Сняв цепочку с фениксом, я протягиваю ей.
– Оставь себе, – фыркает она.
– Не хочу.
– Отлично! – Пайпер выхватывает у меня цепочку с подвеской и, размахнувшись, швыряет в траву. Развернувшись, она яростно катит к школе, хлопая крыльями.
Кензи собирается открыть для Пайпер дверь, но та вопит, что не нуждается в помощи, и подается вперед, пытаясь оттолкнуть Кензи с пути.
Я дохожу до перекрестка, и долго сдерживаемые слезы наконец начинают литься. Даже мои новые веки не справляются с их потоком.
Выудив из сумки наушники, я надеваю их и иду к магазину, где работает Кора, стараясь не обращать внимания на взгляды людей на автобусных остановках и светофорах. Они имеют полное право смотреть на плачущую мутантку. Пока я иду, вокруг меня начинают падать снежные хлопья, припорошив землю и только что распустившиеся нарциссы. Вдали белый туман скрывает горы.
Гленн прав: весна лишь дразнится, а зима никогда не кончается.
До магазина две мили, и я успеваю замерзнуть. Потирая друг о друга заледеневшие руки, я брожу между полок с товаром в поисках Коры.
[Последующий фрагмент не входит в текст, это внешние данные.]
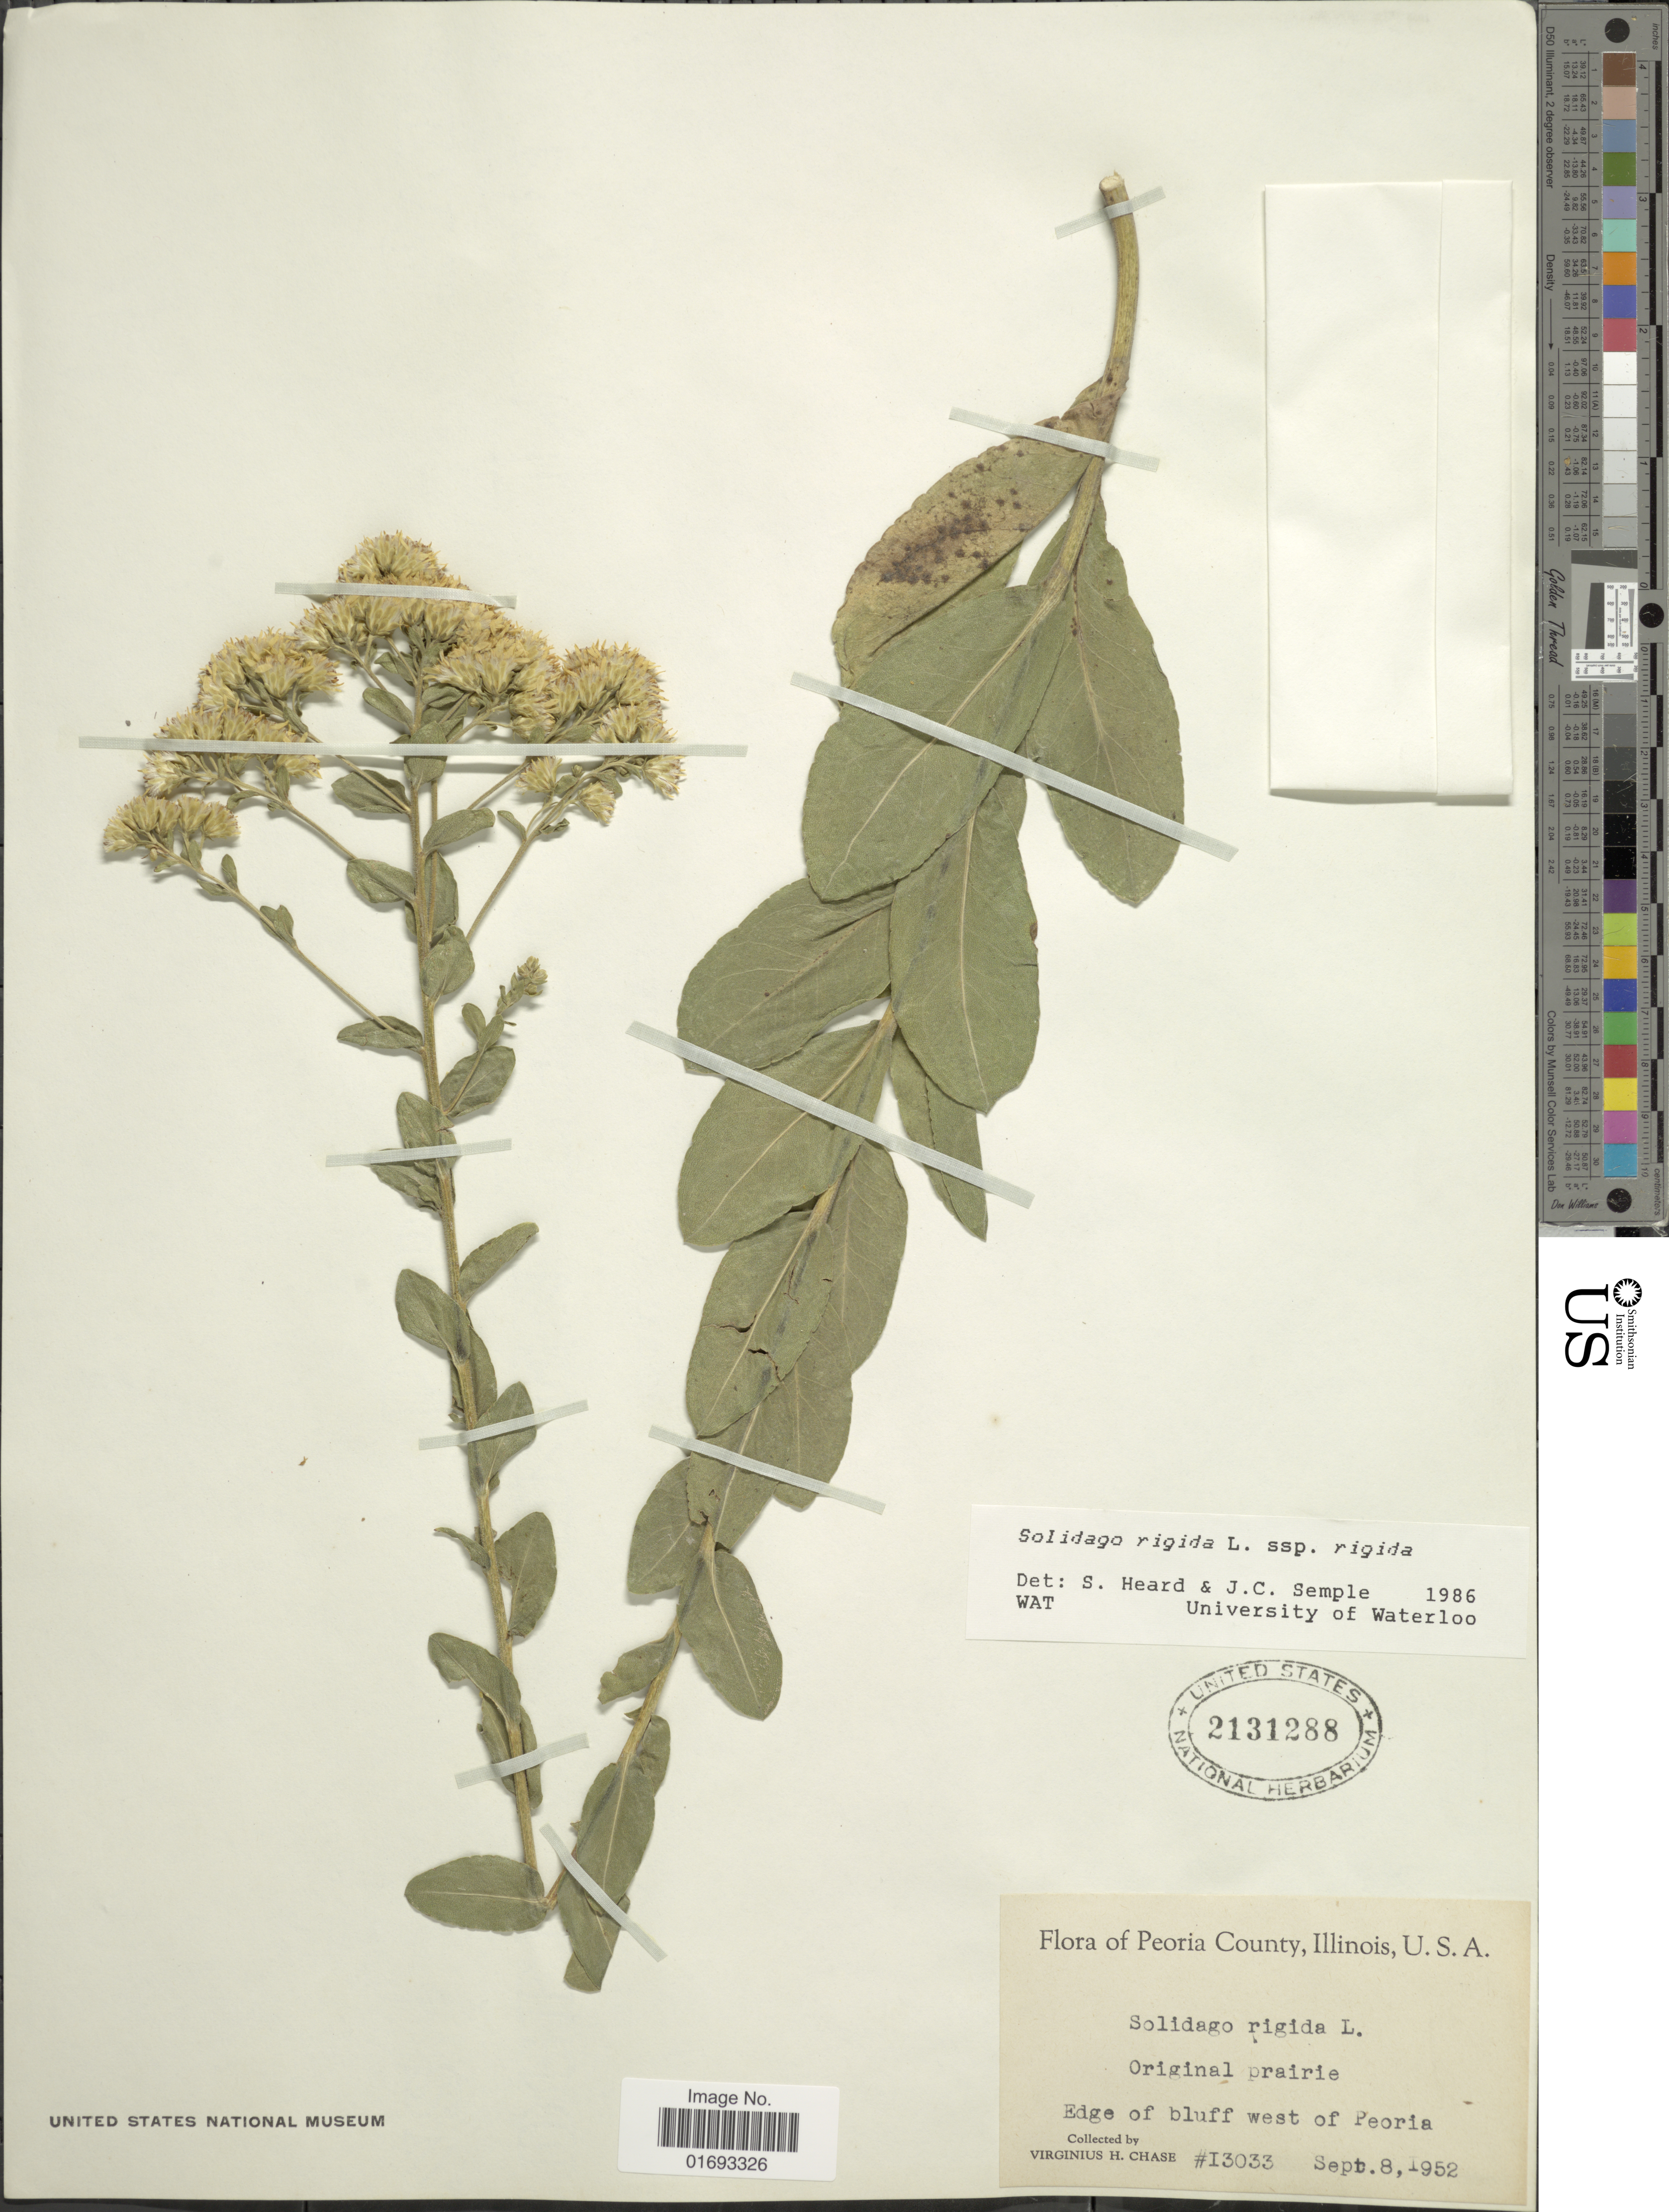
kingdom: Plantae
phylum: Tracheophyta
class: Magnoliopsida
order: Asterales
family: Asteraceae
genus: Oligoneuron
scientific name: Oligoneuron rigidum var. rigidum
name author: (L.) Small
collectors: V. H. Chase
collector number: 13033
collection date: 1952-09-08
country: United States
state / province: Illinois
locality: Peoria County, orginal prairie, edge of bluff west of Peoria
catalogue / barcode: US 2131288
Две младшеклассницы в футбольной форме выскакивают из отдела круп и хихикают, когда я прохожу мимо них. Их шепотки и тщетно приглушаемый смех слышны даже в соседнем ряду.
Вспомнился Джош Тернер с неизменным попкорном в руках. Как его перекосило от ужаса при виде девушки, которую он когда-то целовал! Я оседаю на пол, воспоминания сводят меня с ума.
Ужас в его глазах. Жалость в глазах Асада.
Почему я решила, что может быть иначе?
Я даже не пытаюсь отогнать поглощающую меня темноту. Я медленно тону в ней, позволяя окутать себя знакомым забвением.
Подобно черным дырам, о которых рассказывал папа, сила моей собственной гравитации затягивает меня внутрь себя.
Прямо у полок с сухими завтраками я взрываюсь.
В какой-то момент рядом оказывается Кора. Сняв мои наушники, она обнимает меня. Я утыкаюсь лицом в ее плечо.
– Пойдем домой, – говорит она.
Я качаю головой и что-то бормочу в рукав ее рубашки. Она приподнимает мою голову за подбородок.